[Saved data entries]
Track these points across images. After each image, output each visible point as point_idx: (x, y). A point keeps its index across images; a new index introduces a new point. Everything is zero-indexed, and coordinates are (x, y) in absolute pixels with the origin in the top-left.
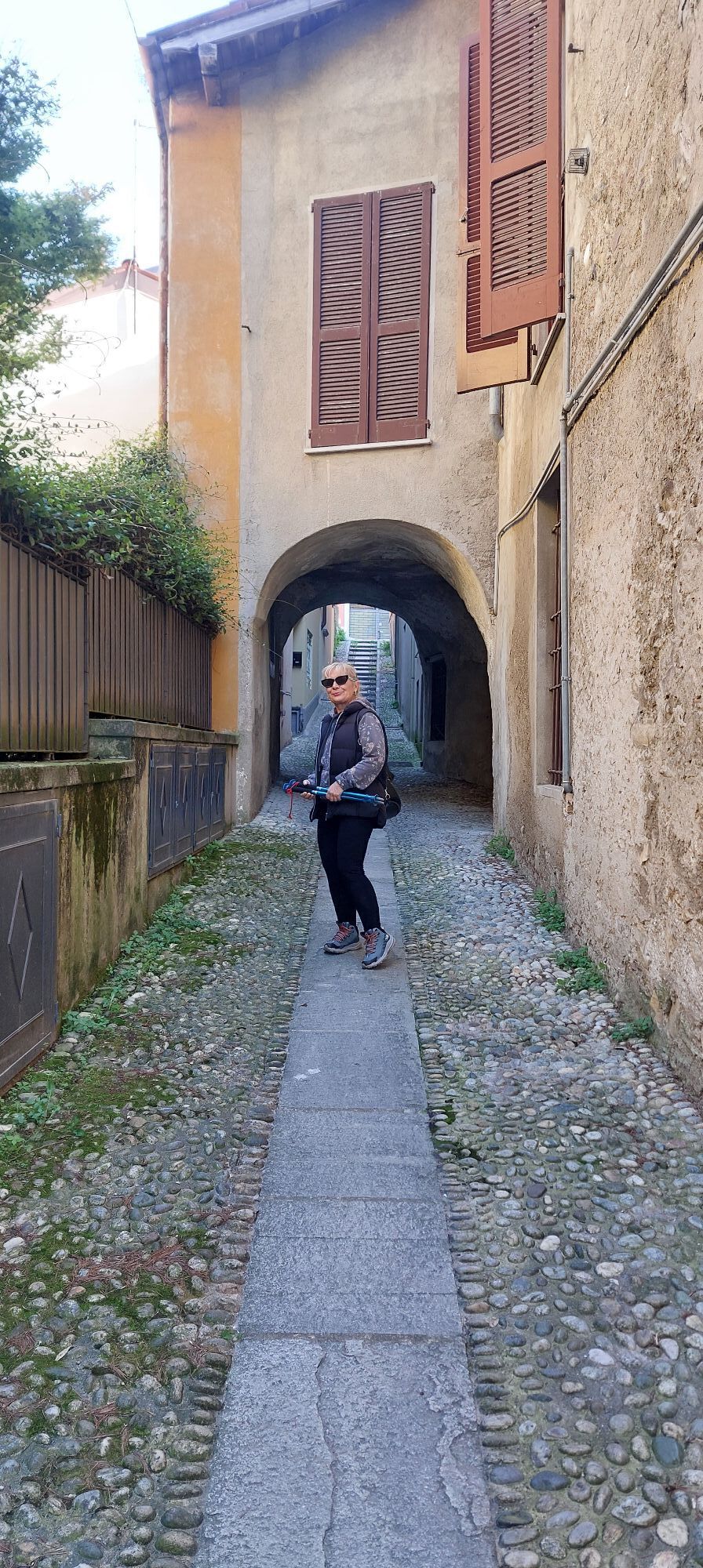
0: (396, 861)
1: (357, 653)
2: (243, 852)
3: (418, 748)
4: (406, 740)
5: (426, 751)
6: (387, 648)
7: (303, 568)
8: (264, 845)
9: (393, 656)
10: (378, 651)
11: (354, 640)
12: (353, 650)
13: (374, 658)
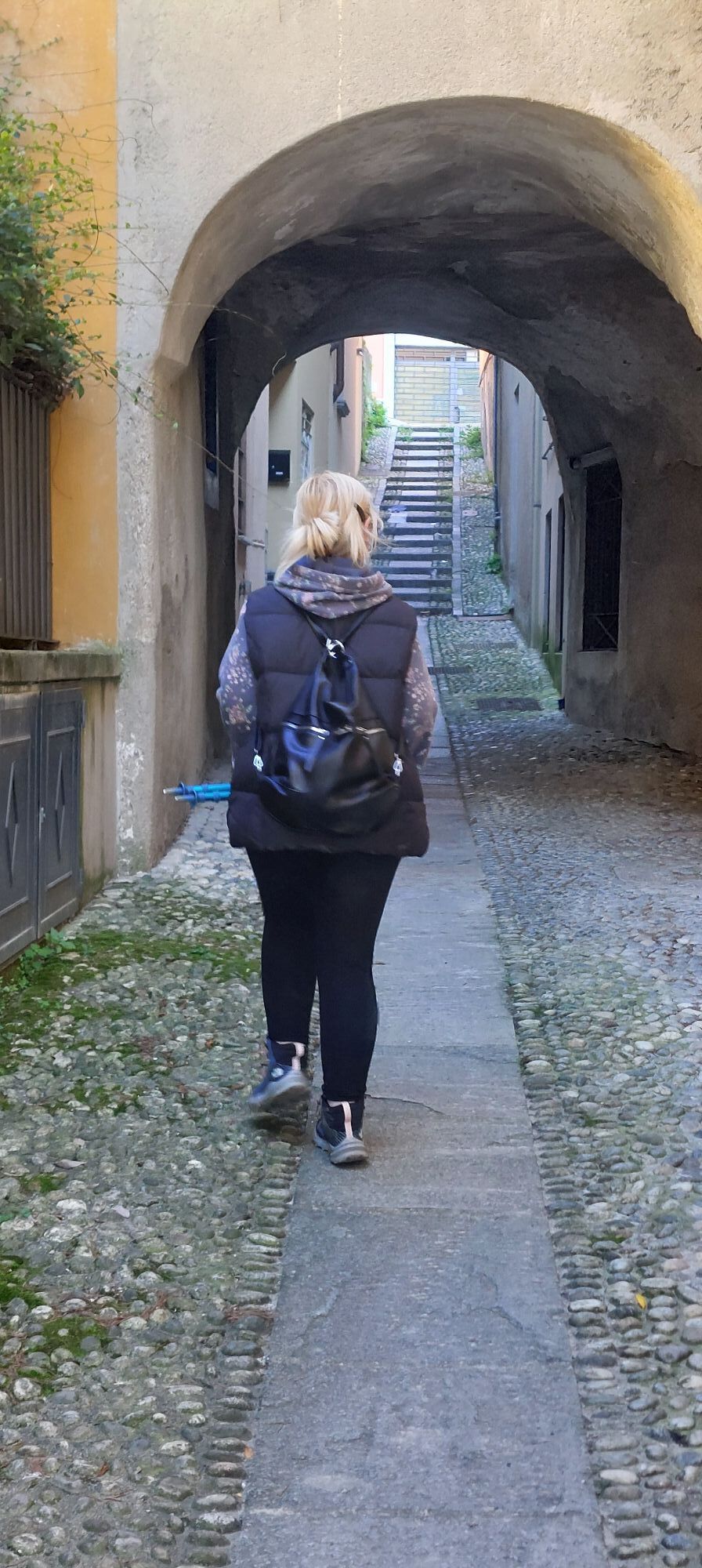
0: (520, 986)
1: (412, 453)
2: (124, 963)
3: (552, 665)
4: (521, 644)
5: (572, 674)
6: (475, 441)
7: (279, 235)
8: (180, 937)
9: (489, 458)
10: (457, 449)
11: (405, 425)
12: (402, 448)
13: (448, 464)
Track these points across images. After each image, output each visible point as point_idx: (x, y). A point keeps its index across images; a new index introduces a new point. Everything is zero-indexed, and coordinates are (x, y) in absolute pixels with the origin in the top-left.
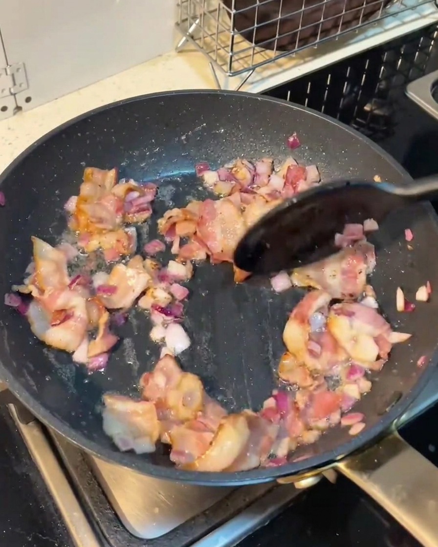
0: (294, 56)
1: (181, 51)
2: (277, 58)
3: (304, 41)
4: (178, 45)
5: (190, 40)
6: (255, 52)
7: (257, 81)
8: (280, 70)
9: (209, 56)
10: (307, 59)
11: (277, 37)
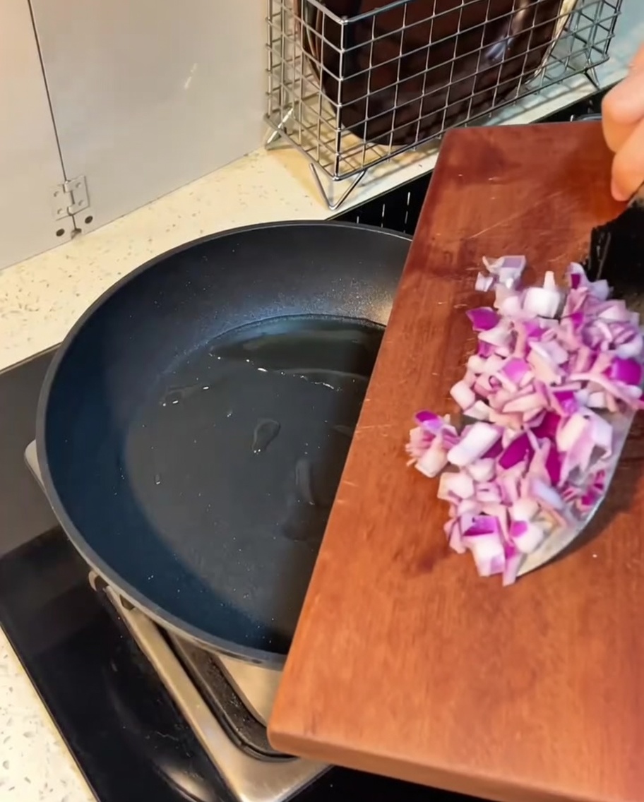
0: (414, 150)
1: (271, 148)
2: (394, 154)
3: (426, 131)
4: (267, 141)
5: (283, 134)
6: (367, 147)
7: (370, 182)
8: (397, 166)
9: (308, 154)
10: (430, 152)
11: (393, 129)
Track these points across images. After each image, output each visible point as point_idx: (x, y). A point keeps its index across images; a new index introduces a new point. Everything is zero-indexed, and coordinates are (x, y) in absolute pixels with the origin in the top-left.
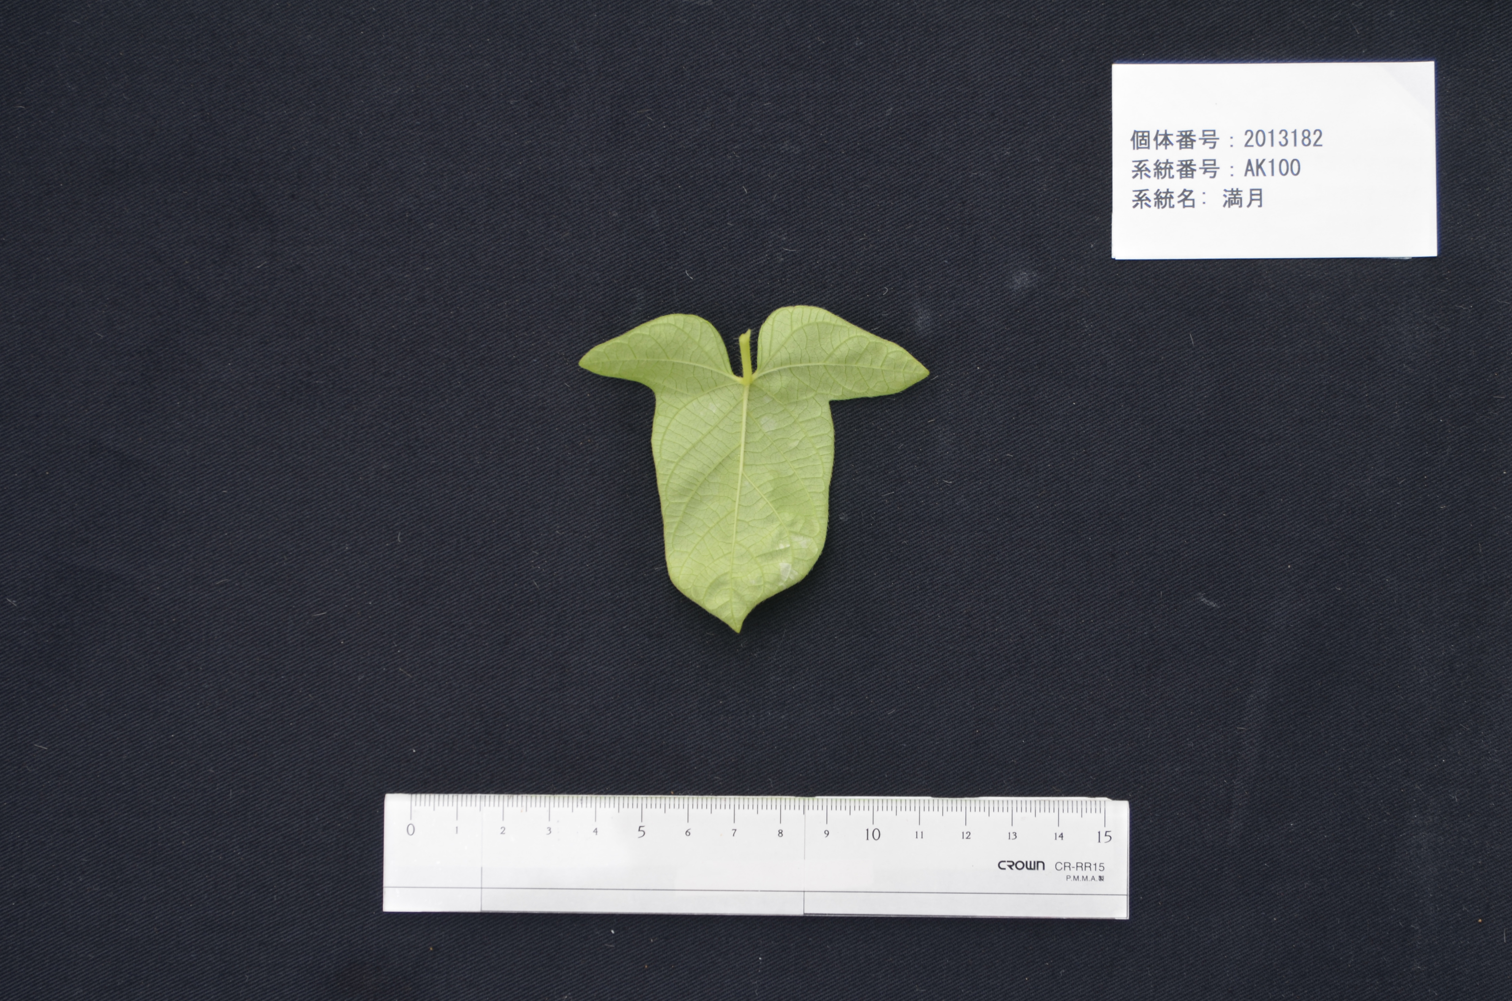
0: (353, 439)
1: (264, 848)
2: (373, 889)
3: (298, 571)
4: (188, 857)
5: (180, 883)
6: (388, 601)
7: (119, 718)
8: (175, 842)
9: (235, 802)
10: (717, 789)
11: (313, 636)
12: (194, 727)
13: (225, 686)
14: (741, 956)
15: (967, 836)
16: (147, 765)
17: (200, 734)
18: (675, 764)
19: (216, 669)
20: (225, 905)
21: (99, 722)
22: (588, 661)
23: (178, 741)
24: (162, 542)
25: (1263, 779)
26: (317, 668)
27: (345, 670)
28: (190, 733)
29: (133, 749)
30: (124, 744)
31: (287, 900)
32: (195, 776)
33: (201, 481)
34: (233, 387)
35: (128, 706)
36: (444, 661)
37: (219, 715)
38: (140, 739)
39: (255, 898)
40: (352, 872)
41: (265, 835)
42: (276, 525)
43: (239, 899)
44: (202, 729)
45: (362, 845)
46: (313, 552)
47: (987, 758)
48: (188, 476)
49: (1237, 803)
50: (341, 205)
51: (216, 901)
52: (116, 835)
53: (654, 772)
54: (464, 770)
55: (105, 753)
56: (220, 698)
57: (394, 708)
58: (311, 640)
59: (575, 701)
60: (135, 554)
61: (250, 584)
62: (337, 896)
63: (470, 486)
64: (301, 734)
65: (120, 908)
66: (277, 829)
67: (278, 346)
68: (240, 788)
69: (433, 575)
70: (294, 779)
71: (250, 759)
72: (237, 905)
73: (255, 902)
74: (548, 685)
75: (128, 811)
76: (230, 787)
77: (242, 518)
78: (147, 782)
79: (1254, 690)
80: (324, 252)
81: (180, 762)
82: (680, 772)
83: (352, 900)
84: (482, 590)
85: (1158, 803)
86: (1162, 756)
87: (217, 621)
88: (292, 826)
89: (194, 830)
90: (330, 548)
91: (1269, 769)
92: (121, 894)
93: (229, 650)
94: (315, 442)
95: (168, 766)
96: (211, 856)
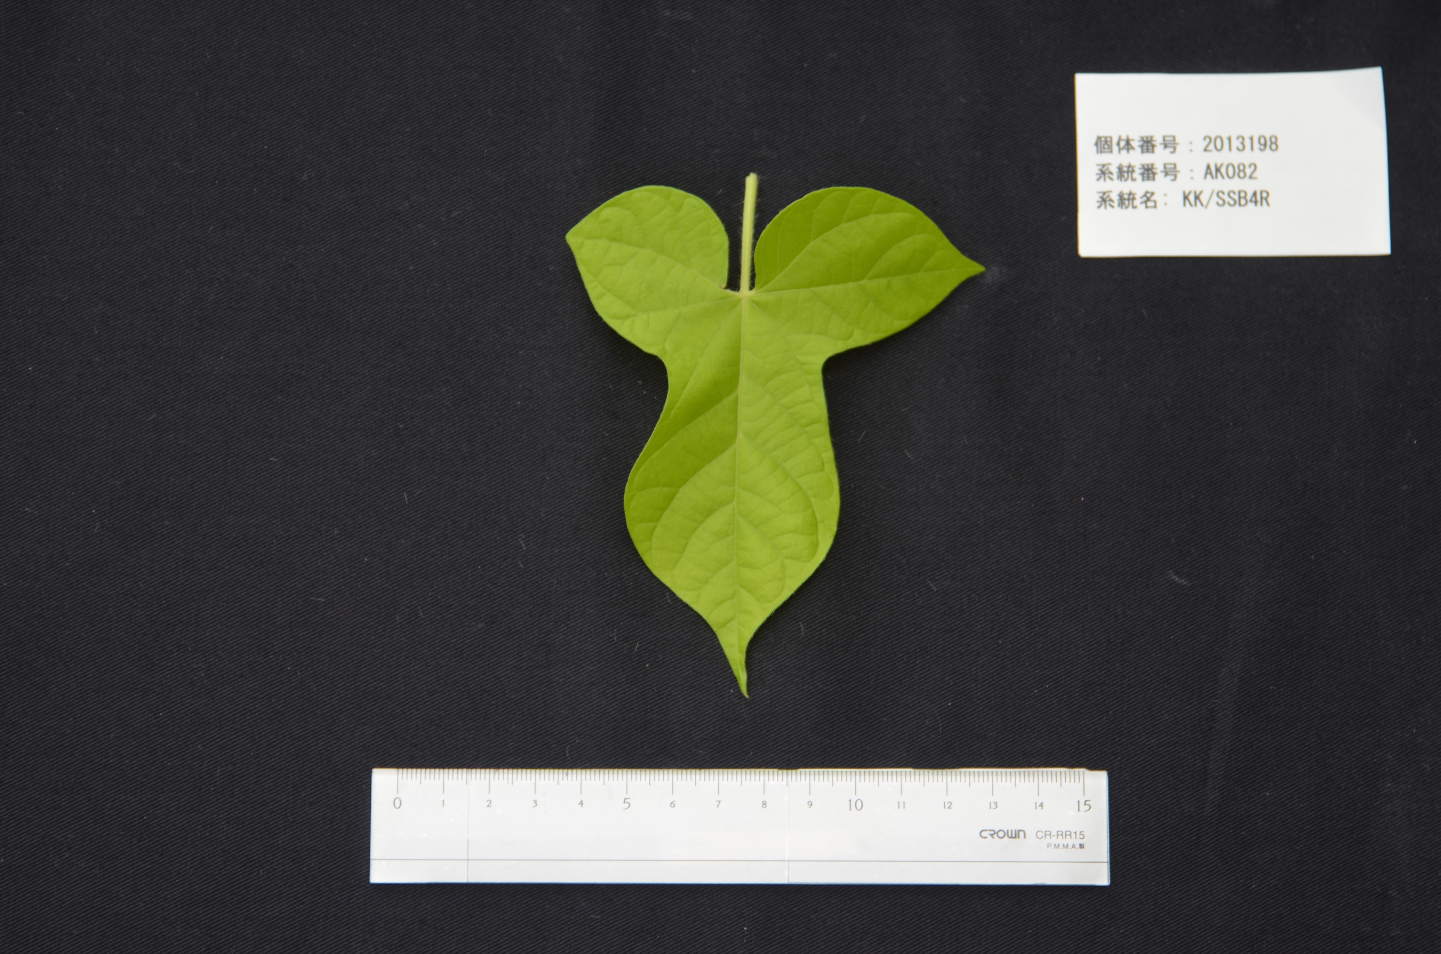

ACTIVITY
Render the lines from the start of the items through the line containing "13: (448, 464)" as a Markdown table with the columns Row and Line, numbering each row and skipping blank lines. Omit the pictures from the table.

EXERCISE RESPONSE
| Row | Line |
|---|---|
| 1 | Track these points across images. After each image, output each visible point as point_idx: (x, y). A point keeps its index across images; a new index introduces a new point. Everything is zero-indexed, and coordinates are (x, y) in absolute pixels with the origin in the top-left. |
| 2 | 0: (396, 861) |
| 3 | 1: (357, 653) |
| 4 | 2: (243, 852) |
| 5 | 3: (418, 748) |
| 6 | 4: (406, 740) |
| 7 | 5: (426, 751) |
| 8 | 6: (387, 648) |
| 9 | 7: (303, 568) |
| 10 | 8: (264, 845) |
| 11 | 9: (393, 656) |
| 12 | 10: (378, 651) |
| 13 | 11: (354, 640) |
| 14 | 12: (353, 650) |
| 15 | 13: (374, 658) |
| 16 | 0: (520, 986) |
| 17 | 1: (412, 453) |
| 18 | 2: (124, 963) |
| 19 | 3: (552, 665) |
| 20 | 4: (521, 644) |
| 21 | 5: (572, 674) |
| 22 | 6: (475, 441) |
| 23 | 7: (279, 235) |
| 24 | 8: (180, 937) |
| 25 | 9: (489, 458) |
| 26 | 10: (457, 449) |
| 27 | 11: (405, 425) |
| 28 | 12: (402, 448) |
| 29 | 13: (448, 464) |